▶ _Your goal_:
Scan each line of the records for the word "para" and extract the ones that have it.

*** Dataset records ***

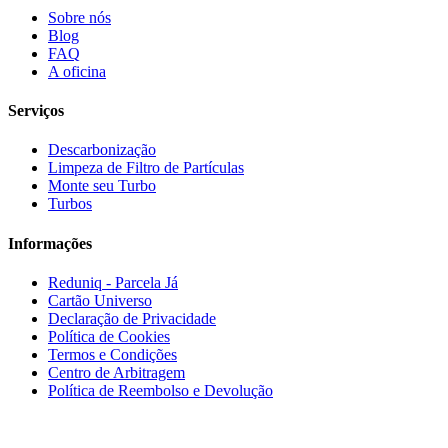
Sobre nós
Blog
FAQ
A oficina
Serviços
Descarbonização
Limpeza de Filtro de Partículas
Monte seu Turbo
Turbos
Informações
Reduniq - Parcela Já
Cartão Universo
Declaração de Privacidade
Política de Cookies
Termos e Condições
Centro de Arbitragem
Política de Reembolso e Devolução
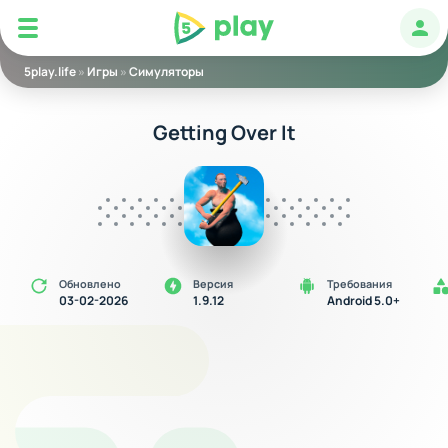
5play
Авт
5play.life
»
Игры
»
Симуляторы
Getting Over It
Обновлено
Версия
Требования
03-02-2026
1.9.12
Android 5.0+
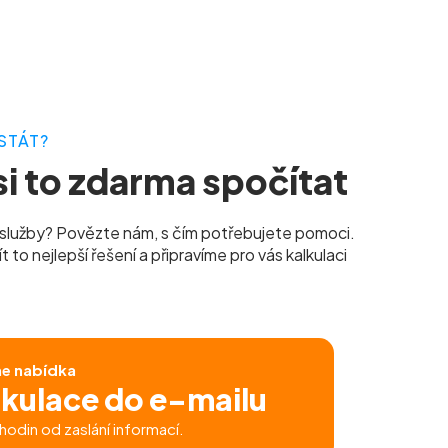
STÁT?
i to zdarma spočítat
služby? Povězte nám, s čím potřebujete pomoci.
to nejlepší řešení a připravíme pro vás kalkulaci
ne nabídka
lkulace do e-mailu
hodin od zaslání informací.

*** End of Dataset records ***
*** Dataset records ***

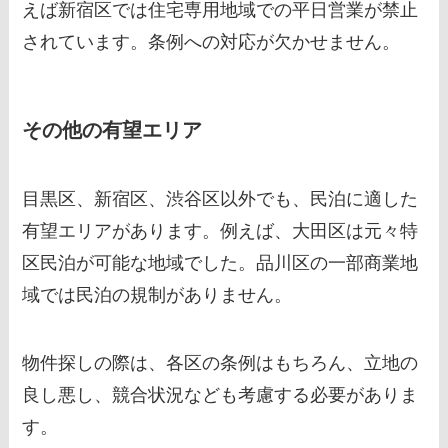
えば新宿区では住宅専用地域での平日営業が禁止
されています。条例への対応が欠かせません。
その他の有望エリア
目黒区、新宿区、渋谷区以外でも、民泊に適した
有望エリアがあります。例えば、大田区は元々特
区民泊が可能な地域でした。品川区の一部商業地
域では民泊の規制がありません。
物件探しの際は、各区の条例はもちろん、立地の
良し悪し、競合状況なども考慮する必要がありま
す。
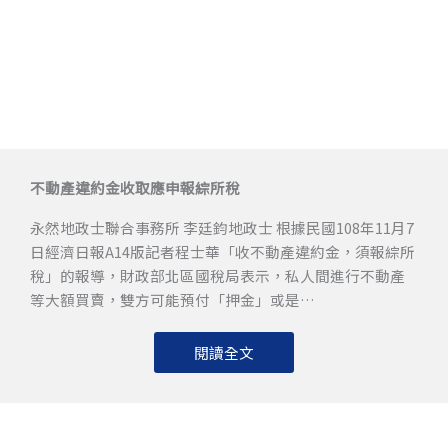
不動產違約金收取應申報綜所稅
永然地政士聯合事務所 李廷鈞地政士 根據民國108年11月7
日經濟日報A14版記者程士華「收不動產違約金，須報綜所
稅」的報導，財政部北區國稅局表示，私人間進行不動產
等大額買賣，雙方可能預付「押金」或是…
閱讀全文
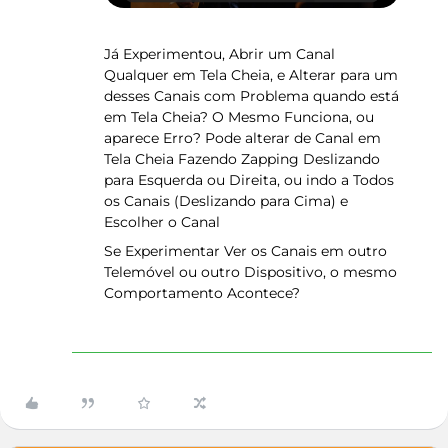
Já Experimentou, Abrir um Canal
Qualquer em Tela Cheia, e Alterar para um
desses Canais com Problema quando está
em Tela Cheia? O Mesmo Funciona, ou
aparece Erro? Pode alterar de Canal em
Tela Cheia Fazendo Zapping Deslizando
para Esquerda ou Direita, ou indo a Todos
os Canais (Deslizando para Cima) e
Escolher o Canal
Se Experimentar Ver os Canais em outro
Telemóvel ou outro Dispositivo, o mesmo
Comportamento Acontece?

*** End of Dataset records ***

▶ _Response below_:
Qualquer em Tela Cheia, e Alterar para um
para Esquerda ou Direita, ou indo a Todos
os Canais (Deslizando para Cima) e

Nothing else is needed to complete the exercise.